Dennis Jett, a former career diplomat who served as ambassador to Peru and to Mozambique, is a professor of international affairs at Penn State University and is the author of “American Ambassadors: The Past, Present and Future of America’s Diplomats.”

When relations with a traditional U.S. ally hit a rough patch, it is always good to have a capable ambassador on the scene to attempt to smooth things over. One who has extensive experience in dealing with subluxation, for instance, can help get the bilateral relationship realigned in no time.

Wait. What?

Well, if it’s as some chiropractors believe and a subluxated spine is the root of all illness, couldn’t it also perhaps be the key to working out a diplomatic spat? One has to hope, as the let’s-buy-Greenland brouhaha in the United States’ relationship with Denmark is being left to an ambassador whose résumé is devoid of governmental or international experience. She did, however, work as a chiropractor before marrying a now-deceased multimillionaire — and as a soap-opera and B-movie star. Who can ever forget her role in “Deathstalker and the Warriors from Hell”?

Ambassador Carla Sands, whose generous donations to Donald Trump no doubt brought her to the attention of the White House Personnel Office after his election, is not unique in her experience. Her predecessor, appointed by President Barack Obama, had been a Hollywood actor and had his own reality TV show as ambassador. In fact, of the 20 men and women who have served as our ambassador in Copenhagen over the past 60 years, only two of them were career diplomats. The Danes are used to envoys with, to put it diplomatically, interesting backgrounds.

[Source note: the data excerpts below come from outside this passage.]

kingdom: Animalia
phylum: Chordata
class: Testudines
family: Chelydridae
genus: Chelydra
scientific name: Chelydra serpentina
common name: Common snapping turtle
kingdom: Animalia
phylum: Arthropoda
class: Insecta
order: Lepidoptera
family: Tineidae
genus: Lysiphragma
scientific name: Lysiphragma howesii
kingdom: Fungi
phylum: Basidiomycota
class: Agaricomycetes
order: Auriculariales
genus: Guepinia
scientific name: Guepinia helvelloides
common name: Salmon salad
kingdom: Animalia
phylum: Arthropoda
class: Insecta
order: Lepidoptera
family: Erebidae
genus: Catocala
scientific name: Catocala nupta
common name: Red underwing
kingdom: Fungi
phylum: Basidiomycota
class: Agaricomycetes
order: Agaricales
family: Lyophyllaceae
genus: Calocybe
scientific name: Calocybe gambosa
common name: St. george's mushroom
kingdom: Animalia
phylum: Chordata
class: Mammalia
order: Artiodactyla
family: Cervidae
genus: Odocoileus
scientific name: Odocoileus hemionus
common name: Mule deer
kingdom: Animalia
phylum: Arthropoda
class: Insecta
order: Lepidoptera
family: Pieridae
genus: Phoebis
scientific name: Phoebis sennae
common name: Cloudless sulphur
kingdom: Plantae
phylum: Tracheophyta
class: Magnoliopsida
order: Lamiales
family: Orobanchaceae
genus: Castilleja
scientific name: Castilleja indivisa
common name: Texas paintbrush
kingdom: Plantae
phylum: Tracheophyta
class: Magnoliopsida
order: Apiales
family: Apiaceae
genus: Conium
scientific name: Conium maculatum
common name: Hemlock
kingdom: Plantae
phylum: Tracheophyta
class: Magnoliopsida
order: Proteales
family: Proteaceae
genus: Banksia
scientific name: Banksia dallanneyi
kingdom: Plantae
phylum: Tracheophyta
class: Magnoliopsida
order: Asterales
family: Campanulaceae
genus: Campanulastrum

President Trump on Aug. 21 said Denmark was “not nice” after the country released a statement declining to sell Greenland to the U.S. (The Washington Post)

The selling of certain ambassadorships is as much a time-honored tradition entrenched in both political parties as it is thinly veiled corruption. Even Congress’s explicit intervention — a 1974 law saying ambassadorships should go to non-career diplomats only in exceptional circumstances and never with regard to political contributions — didn’t dismantle it. Before the law, noncareer appointees made up about 31 percent of the ambassadorial nominees. After it was enacted, the figure dropped to 30 percent.

Those in the 30 percent are not distributed randomly around the world, either. In Western Europe and the Caribbean, non-career ambassadors fill about 80 percent of the top diplomatic posts. The rich countries and tropical paradises go to the political appointees; the sweaty and dangerous countries of the world are left almost entirely to the career diplomats.

Whether Trump’s percentage clocks in at the benchmark 30 percent will not be clear until the end of his first term. But one thing is clear. Trump, the ultimate transactional president, will likely end up charging more for ambassadorships than any of his predecessors.

Sands coughed up $750,000 for various Republican causes over the years before being bestowed the title — a record figure for the ambassadorship to the small Scandinavian country. The amount was made possible when Trump opted not to place a limit on how much money people could contribute to his inauguration, in contrast with Obama’s $50,000 maximum. And now, Republican high-rollers and bundlers who didn’t jump aboard the Trump train for its first improbable trip are reaching deep into their pockets to finance his reelection. As one former Republican finance chairman observed, “There’s a huge trove of people who want to be ambassadors, and they are going to belly up to the bar.”

The United States is the only supposedly serious country that hands out large numbers of ambassadorships as party favors. Other nations know that diplomacy is more than endless cocktail parties and not paying parking tickets. Running an embassy requires managing a complex organization for which performance is not measured simply by how much money is made. And understanding the domestic political scene entails more than rubbing elbows with a few local celebrities. Underestimating the task puts the United States at a strategic disadvantage.

Of course, with a president such as Trump, perhaps it doesn’t matter whether ambassadorships are sold to the unqualified rich. He abruptly canceled his planned state visit to Denmark after his grand idea about acquiring Greenland was rejected as "absurd" by the country’s prime minister, Mette Frederiksen. Even a top-flight diplomat would be flummoxed. But if Trump had bothered to ask — and if there had been an ambassador capable of answering (or savvy enough to preempt the president’s question) — the reaction to his proposal to buy Greenland could have been predicted.

As it was, Sands was still ginning up excitement for the trip even on the verge of its cancellation. At a State Department news conference Wednesday, a reporter wondered whether it wasn’t worrisome the ambassador was unaware of the president’s travel status. Didn’t she tweet about the trip just two hours before?

“She did, yeah,” the department spokeswoman said. “That just I think goes to show the strength of the relationship that our ambassador has with the government and they’ll continue to work together.”